Ms. Delany: One reviewer of my first novel, Scare the Light Away, said the sub-characters were “cartoonish”. I never forget that, and I have always tried since not to ever be accused of that again.
Question #6: Have you ever left any of your books to stew for months on end or even a year? Do/did you go back and finish them?
Ms. Delany: Not that long, no. But when time permits, I like to put aside a book for six weeks or so and then read it with new eyes. I find it really does make a difference.
Question #7: If you’re writing about a city/country/culture you haven’t physically visited, how much research do you conduct before you start writing?

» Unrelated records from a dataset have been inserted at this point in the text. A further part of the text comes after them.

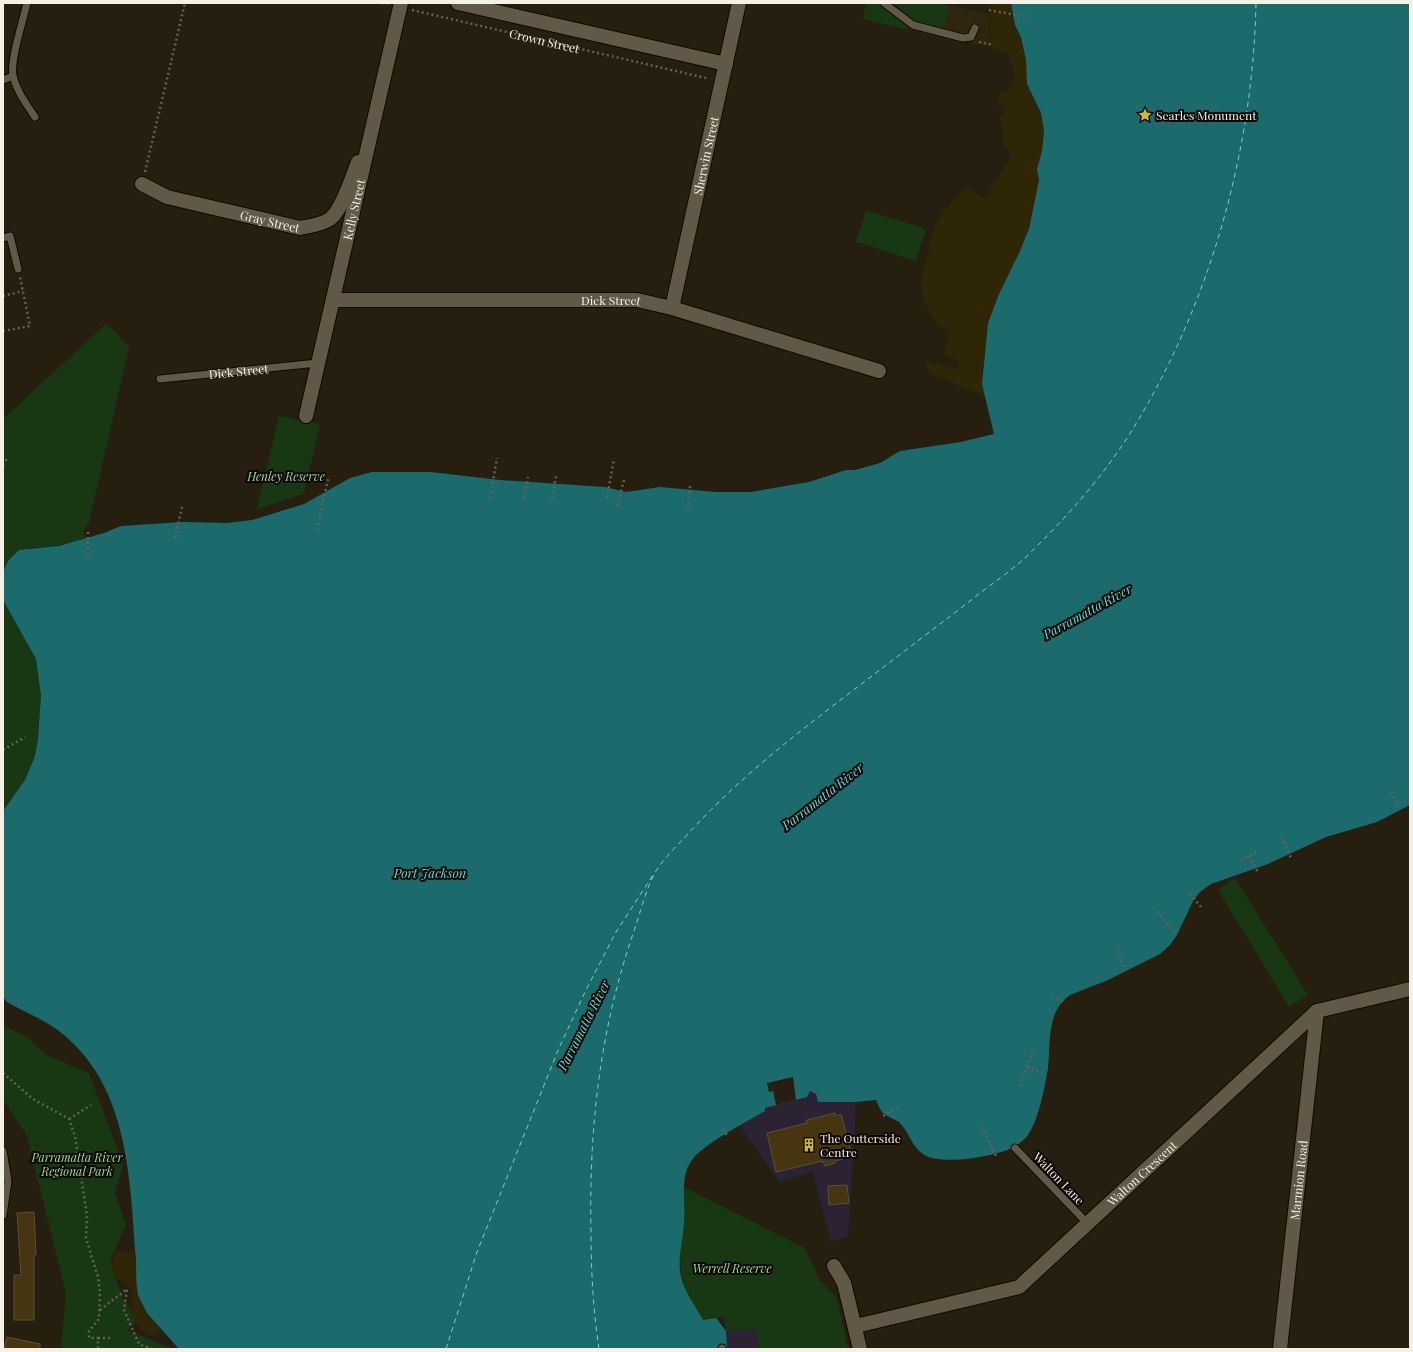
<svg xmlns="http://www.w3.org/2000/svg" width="1413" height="1352" font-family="'Playfair Display',serif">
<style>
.commercial{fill:#2b2333}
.built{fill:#30260f}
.green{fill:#173812}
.sand{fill:#2f2605}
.water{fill:#1b6b6d}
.pier{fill:#261f0f}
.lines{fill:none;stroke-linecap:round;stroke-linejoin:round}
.ferry{stroke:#66d8d9;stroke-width:1;stroke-dasharray:5 4;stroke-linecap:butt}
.building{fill:#46350e;stroke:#574f3e}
.service-casing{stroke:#0f0800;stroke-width:9}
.minor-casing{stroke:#0f0800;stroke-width:16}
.path{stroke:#676153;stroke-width:2.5;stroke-dasharray:2 3;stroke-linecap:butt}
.service{stroke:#615847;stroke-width:7}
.minor{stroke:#615847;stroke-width:14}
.labels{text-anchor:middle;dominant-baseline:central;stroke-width:4;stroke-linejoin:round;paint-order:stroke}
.street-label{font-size:12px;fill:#f6f1e6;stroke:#0c0904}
.poi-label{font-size:12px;fill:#f6f1e6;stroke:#0c0904;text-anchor:start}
.park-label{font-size:12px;font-style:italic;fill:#9fd696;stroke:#0c0904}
.water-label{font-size:13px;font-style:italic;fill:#66d8d9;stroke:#0c0904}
</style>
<rect width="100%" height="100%" fill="#261f0f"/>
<g class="commercial">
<polygon points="810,1091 816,1094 818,1102 856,1102 848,1237 831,1242 813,1172 779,1182 740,1126 764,1111 764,1108"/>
<polygon points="758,1329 758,1349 727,1349 726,1331"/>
</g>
<polygon class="built" points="866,3 938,3 989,14 990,47 863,19"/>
<g class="green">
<polygon points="866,3 878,3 906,24 905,29 863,19"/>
<polygon points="889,3 938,3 949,5 945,29 909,20"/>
<polygon points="866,210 926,229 916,261 856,242"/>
<polygon points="107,323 129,347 89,523 83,531 86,539 52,547 30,548 4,569 3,572 3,419"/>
<polygon points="279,416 320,424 304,494 257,509"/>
<polygon points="3,600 36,659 41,696 38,739 35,756 25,780 3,811"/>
<polygon points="1235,878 1308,995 1289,1007 1218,890"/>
<polygon points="3,1025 27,1037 46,1055 89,1073 123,1164 115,1193 126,1225 110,1261 123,1299 139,1317 128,1330 173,1349 61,1349 66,1294 27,1136 3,1100"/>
<polygon points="684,1187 805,1248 820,1281 837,1298 848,1349 758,1349 757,1329 726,1331 724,1317 703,1320 687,1294 681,1275 680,1254 684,1223"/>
</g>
<g class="sand">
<path d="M990,3H1011L1015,25L1021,37L1027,60V84L1041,113L1044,130L1042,151L1037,169L1039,180L1029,229L1019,253L999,294L988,323L983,371L982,384L985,396L929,373L924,361L958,369L959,360L943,356L950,331C933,325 925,307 922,290C921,278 925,264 928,253C930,244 931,232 936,223C944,210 955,199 965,187L986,199L1012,154L1002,144L1004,133L999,116H1002L1005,107L995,104L999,101V94C1003,91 1010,89 1013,85C1018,76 1011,61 1007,53L990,47Z"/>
<polygon points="135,1251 138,1295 161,1328 153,1337 144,1333 130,1313 133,1294 130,1286 115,1277 113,1266 116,1253"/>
</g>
<path class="water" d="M1011,3H1410V805L1377,822L1326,837L1268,864L1211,884L1200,892L1193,901L1177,935L1170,945L1160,954L1108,980L1070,995C1046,1012 1051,1042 1048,1068C1045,1086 1039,1119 1028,1135C1024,1140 1018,1145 1012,1148C993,1157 940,1166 923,1154C911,1146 909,1131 899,1122C895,1119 887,1117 883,1113C880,1110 878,1104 876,1100L856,1102H818L816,1094L810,1091L807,1097L765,1108V1111C744,1124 706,1142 692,1160C679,1177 686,1203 684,1223C683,1241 677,1259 681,1277C685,1293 695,1305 703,1320L716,1318L726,1331L727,1349H179L147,1313L138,1295C136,1283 136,1271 136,1259C130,1181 129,1089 64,1035C48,1021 26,1013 7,1002L3,997V811L25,780L35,756L38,739L41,696L36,659L3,600V572L8,561L19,550L59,546L104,533L121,526L183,522L227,523L252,520L304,504L350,478L372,472H430L500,480L605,487L626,492L660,487L715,492H751L809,482L846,470H855L880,463L900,451L961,442L994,434L982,384L988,323L999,294L1019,253L1029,229L1039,180L1037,169L1042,151L1044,130L1041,113L1027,84L1026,60L1021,37L1015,25Z"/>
<polygon class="pier" points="793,1077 796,1100 776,1105 773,1091 769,1092 767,1083"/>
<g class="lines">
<g class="ferry">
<polyline points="446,1349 477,1252 559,1048 586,990 616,932 653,875"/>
<path d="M599,1349C593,1310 591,1269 591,1230C589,1126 600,1029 634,931C640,914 647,885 656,871C664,858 677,846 687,835C741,775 805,727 868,679C902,653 936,627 970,601C988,586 1009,573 1026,557C1064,520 1101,479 1129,435C1209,308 1253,152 1256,3"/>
</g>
</g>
<g class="building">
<polygon points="835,1113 835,1116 841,1114 852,1156 835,1161 835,1163 825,1166 823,1161 776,1172 767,1133 807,1123 807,1120"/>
<polygon points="847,1185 849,1203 829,1205 828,1186"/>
<polygon points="34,1212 36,1255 34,1255 34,1320 14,1320 14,1275 21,1275 17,1213"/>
<polygon points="7,1337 40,1344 40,1349 4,1349"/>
</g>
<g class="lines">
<g class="service-casing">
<g id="service">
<path d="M27,3C23,21 10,60 13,76C17,92 27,105 35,117"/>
<polyline points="884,3 913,25 963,38 971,37 975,28"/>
<polyline points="3,80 13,76"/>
<polyline points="3,238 10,236 18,269"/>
<path id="s2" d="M160,379L318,363"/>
<polyline points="1015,1148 1088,1224"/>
<polyline points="3,1151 8,1181 3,1215"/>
<polyline points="722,1348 722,1349"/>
</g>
</g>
<g class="minor-casing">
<g id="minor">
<polyline points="458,3 726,64"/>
<path id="s3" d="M142,184L167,197L300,228C310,226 321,225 330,219C342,210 352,177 358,162"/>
<path id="s4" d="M333,300H637L672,308L879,371"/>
<path id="s5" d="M672,308L739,3"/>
<path id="s6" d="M306,416L401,3"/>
<polyline points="834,1266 844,1283 860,1349"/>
<path id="s7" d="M856,1326L1019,1287L1317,1011L1410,989"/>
<path id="s8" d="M1280,1349L1317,1011"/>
</g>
</g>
<g class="path">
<polyline points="382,3 388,4"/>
<path id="s1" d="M412,10L706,78"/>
<polyline points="989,10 1027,17"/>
<polyline points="979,42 994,45"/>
<polyline points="145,172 185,3"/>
<polyline points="3,296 23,291"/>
<polyline points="3,331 30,326 20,277"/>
<polyline points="3,465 8,457"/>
<polyline points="490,498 497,458"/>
<polyline points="524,498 528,477"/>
<polyline points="552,498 556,476"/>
<polyline points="607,498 614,459"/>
<polyline points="617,506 624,480"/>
<polyline points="688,508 690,486"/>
<polyline points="317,530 328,479"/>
<polyline points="88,532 88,554"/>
<polyline points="175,538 182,507"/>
<polyline points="3,750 25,737"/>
<polyline points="1391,792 1398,807"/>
<polyline points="1282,837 1291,858"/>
<polyline points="1249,856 1258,872"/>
<polyline points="1241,860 1256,852"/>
<polyline points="1190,894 1201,907"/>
<polyline points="1154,908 1175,933"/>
<polyline points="1117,951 1125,970"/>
<polyline points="1052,997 1066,1002"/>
<polyline points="1027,1067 1043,1073"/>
<polyline points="3,1073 33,1099 69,1119 75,1136 87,1216 86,1238 98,1277 100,1293 99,1319 89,1331 89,1338 98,1338 98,1349"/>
<polyline points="1020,1086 1034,1048"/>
<polyline points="883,1116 900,1107"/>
<polyline points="69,1119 91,1105"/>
<polyline points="982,1127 997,1158"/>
<polyline points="723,1129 728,1137"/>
<polyline points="100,1310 127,1289 124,1310 139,1344 152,1349"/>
<polyline points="98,1338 110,1338"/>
</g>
<use href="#service" class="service"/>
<use href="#minor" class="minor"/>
</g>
<defs>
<g id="sight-bare" transform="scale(1.08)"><path d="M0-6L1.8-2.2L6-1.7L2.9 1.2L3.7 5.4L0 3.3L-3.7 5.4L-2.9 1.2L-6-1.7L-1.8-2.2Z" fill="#d1b736" stroke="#0c0904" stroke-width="2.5" paint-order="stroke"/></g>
<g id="building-bare" transform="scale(1.08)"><path d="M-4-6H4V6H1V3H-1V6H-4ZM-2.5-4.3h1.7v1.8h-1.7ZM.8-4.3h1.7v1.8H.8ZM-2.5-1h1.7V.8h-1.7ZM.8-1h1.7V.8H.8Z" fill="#d1b736" stroke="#0c0904" stroke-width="2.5" paint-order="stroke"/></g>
</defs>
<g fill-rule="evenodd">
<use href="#sight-bare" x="1145" y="115"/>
<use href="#building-bare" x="809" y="1145"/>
</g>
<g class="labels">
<g class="street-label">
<text stroke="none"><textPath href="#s1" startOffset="136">Crown Street</textPath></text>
<text stroke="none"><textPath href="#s5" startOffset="156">Sherwin Street</textPath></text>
<text stroke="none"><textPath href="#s6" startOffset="212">Kelly Street</textPath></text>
<text stroke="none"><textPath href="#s3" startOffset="134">Gray Street</textPath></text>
<text stroke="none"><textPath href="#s4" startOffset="278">Dick Street</textPath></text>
<text stroke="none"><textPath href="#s2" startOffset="79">Dick Street</textPath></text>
<text stroke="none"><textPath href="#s7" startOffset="335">Walton Crescent</textPath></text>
<text transform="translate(1059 1178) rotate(46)">Walton Lane</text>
<text stroke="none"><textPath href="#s8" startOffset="170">Marmion Road</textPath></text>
</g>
<g class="poi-label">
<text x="1156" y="115">Searles Monument</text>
<text x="820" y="1138">The Outterside<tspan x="820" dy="14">Centre</tspan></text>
</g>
<g class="park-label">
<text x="286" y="476">Henley Reserve</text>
<text x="77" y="1157">Parramatta River<tspan x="77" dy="14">Regional Park</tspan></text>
<text x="732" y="1268">Werrell Reserve</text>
</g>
<g class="water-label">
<text transform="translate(1087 611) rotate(-29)">Parramatta River</text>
<text transform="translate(822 796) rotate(-38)">Parramatta River</text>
<text x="430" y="872">Port Jackson</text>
<text transform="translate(583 1025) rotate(-63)">Parramatta River</text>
</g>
</g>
<rect width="1413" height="1352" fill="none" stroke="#f6f1e6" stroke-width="8"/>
</svg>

Ms. Delany: I have never written about a place I have never been to, although I have set things in historical times (which I can’t visit). Setting is very important to me in my writing, so I don’t think I could do a good job about a place I’ve never been. My Rapid Reads novellas, featuring RCMP (Royal Canadian Mounted Police) officer Ray Robertson, are set in South Sudan, Haiti, and Turks & Caicos, and yes, I have been to all those places. I traveled to the Outer Banks specifically to visit before writing my Lighthouse Library series (under the pen name of Eva Gates). Sometimes, of course, I make it all up, as in Rudolph, New York, where the Year Round Christmas Books are set.
Question #8: If you could write about anyone from any time period, who would you write about?
Ms. Delany: Not a real person, but a fictional one, and that’s Sherlock Holmes. In fact, as it happens, I sort of am writing about Sherlock in my new Sherlock Holmes Bookshop series. The main character, Gemma Doyle, has a lot of similarities to the Great Detective. The first book in that series is Elementary, She Read, and it will be released in March 2017 by Crooked Lane Books.

Question #9: If you could spend one day with a character from your book, who would it be? And what would you do during the day?
Ms. Delany: I have two picks. For serious research, I’d spend the day following Constable Molly Smith (of the series by the same name) on the beat in Trafalgar, British Columbia. For pure fun, I’d love to have a day in Mrs. Claus’s Treasures, the store owned by Merry Wilkinson in the Year Round Christmas series. Maybe we can go to lunch at Victoria’s Bake Shoppe.
Thank you once again to Vicki Delany for being willing to answer my questions and share a little bit of her writing process and a bit of herself with us! Don’t forget to check out her newest release, We Wish You a Murderous Christmas!